▶ [Requirements]
Rewrite the rows from the line containing "Document page, 1500x1125 pixels." through the end of the rows, replacing "Identify" with "List" and leaving everything else unchanged.

#### Supplied material ####

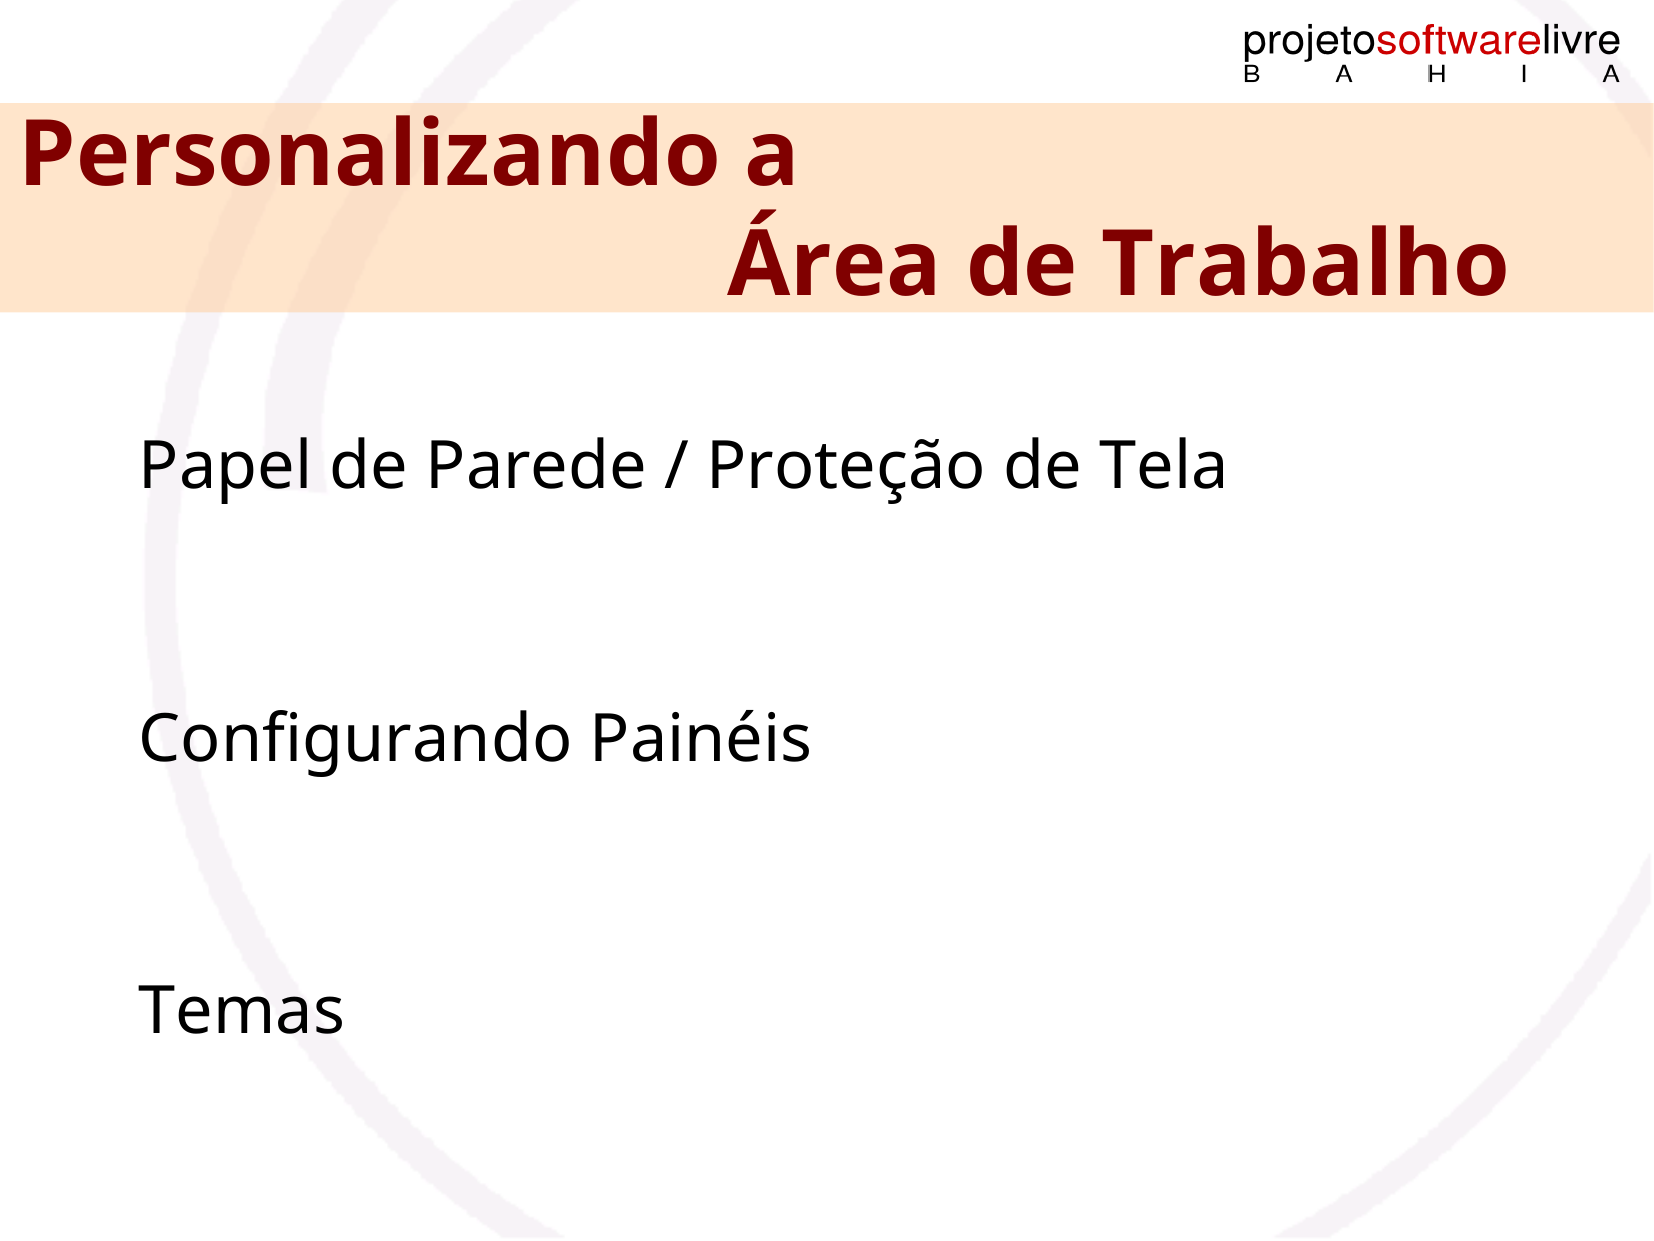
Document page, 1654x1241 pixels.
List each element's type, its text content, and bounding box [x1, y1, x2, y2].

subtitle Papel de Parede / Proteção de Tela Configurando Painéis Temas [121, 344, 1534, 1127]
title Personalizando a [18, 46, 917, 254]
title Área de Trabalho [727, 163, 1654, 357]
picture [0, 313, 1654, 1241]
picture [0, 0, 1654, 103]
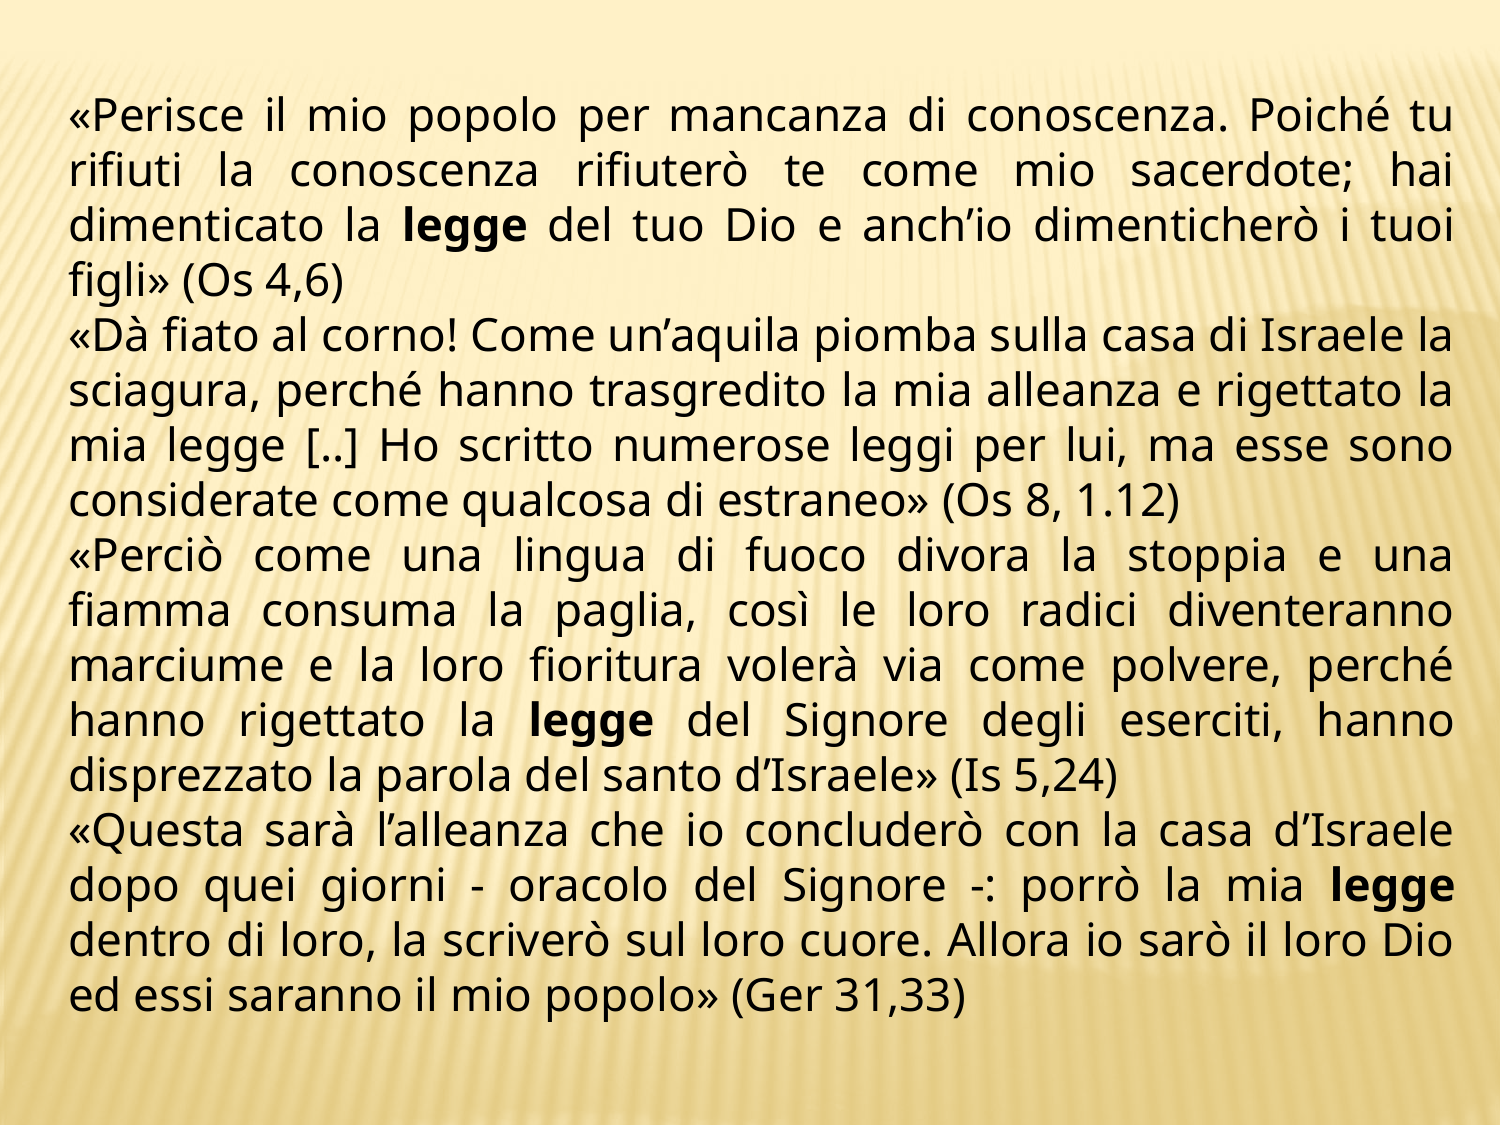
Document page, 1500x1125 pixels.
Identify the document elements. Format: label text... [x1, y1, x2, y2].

####

▶ [Result]
Document page, 1500x1125 pixels.
List the document elements. Format: label text... [x1, y1, x2, y2].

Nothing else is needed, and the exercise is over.